If you're a fan of crime shows, crime novels, or crime podcasts, you've probably heard that fingerprints are unique.
Even identical twins, who have (almost) the same genes, do not have the same fingerprints.
This also means that forensic investigators will need fingerprints from the same finger if they want to link cases together, or that you must use the same finger to unlock your phone if you use this method on your device.
A team from Columbia University in the US says artificial intelligence (AI) can improve the accuracy of forensic science.
She developed a new artificial intelligence system to find similarities between fingerprints from different fingers of a person.
Hod Lipson, a professor of engineering at Columbia University, tells Euronews Next that one of his students stormed into his office a year ago and told him he wanted to challenge the idea that each finger's fingerprints are unique.
“So he introduced fingerprint pairs into a large AI system. Sometimes they were from the same person, sometimes they were from a different person,” he explains.
“After a little training, the AI learned that fingerprints from different fingers of the same person are actually very similar. You just have to look at them differently.”

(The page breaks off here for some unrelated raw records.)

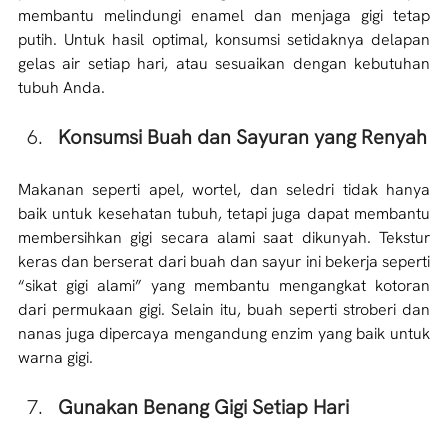
membantu melindungi enamel dan menjaga gigi tetap 
putih. Untuk hasil optimal, konsumsi setidaknya delapan 
gelas air setiap hari, atau sesuaikan dengan kebutuhan 
tubuh Anda.
Konsumsi Buah dan Sayuran yang Renyah
Makanan seperti apel, wortel, dan seledri tidak hanya 
baik untuk kesehatan tubuh, tetapi juga dapat membantu 
membersihkan gigi secara alami saat dikunyah. Tekstur 
keras dan berserat dari buah dan sayur ini bekerja seperti 
“sikat gigi alami” yang membantu mengangkat kotoran 
dari permukaan gigi. Selain itu, buah seperti stroberi dan 
nanas juga dipercaya mengandung enzim yang baik untuk 
warna gigi. 
Gunakan Benang Gigi Setiap Hari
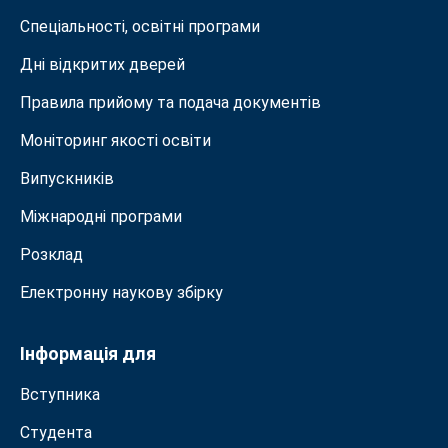
Спеціальності, освітні програми
Дні відкритих дверей
Правила прийому та подача документiв
Моніторинг якості освіти
Випускників
Міжнародні програми
Розклад
Електронну наукову збірку
Інформація для
Вступника
Студента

When the researchers attempted to publish their findings in a reputable forensic science journal, they were rebuffed, but their work has since been published in Scientific advances.

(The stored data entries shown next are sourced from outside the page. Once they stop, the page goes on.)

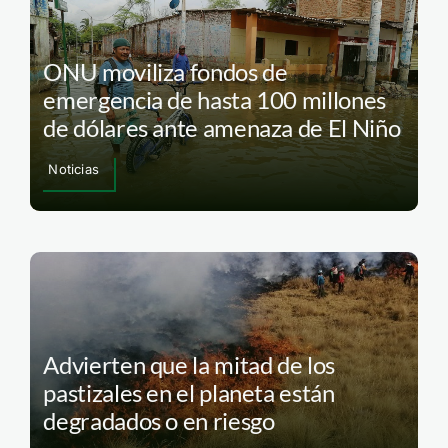
ONU moviliza fondos de
emergencia de hasta 100 millones
de dólares ante amenaza de El Niño
Noticias
Advierten que la mitad de los
pastizales en el planeta están
degradados o en riesgo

They also examined how their model found similarities between fingerprints.
“It turns out that some of the curvature of the ridges is the most important element,” says Hod Lipson.
Not a new discovery
Christophe Champod, a professor of forensic science at the University of Lausanne in Switzerland and a global expert on fingerprints, said these similarities were already known.
“There is no discovery. The fact that what we call general patterns are correlated, that there are more relationships between the fingers of one person than between the fingers of different people, is known from the use of fingerprints for identification,” he tells Euronews Next.
He adds that the AI system used in the study – a so-called deep contrastive network – would not be useful for forensics compared to existing automated systems.
“They did not conduct tests based on partial, distorted and complicated traces. In this case, I am not at all convinced that the low correlations that exist would significantly improve the feeling of the effectiveness of the system,” affirms Christophe Champod.
The study authors acknowledged that this was a limitation.
“There could be issues with compromised data because fingerprints at a crime scene are typically deleted,” says Gabe Guo, the Columbia graduate student who led the research.
According to Christophe Champod, although the AI-based technique is interesting, he does not think it is particularly useful for forensics.
Hod Lipson, on the other hand, sees the system as an example of how AI can be used in the future.
“Many people think that AI can’t really make new discoveries, but that it just regurgitates knowledge.”
“But this research shows that even relatively simple AI, using a relatively simple data set that the research community has had for years, can provide insights that have eluded experts for decades,” he said.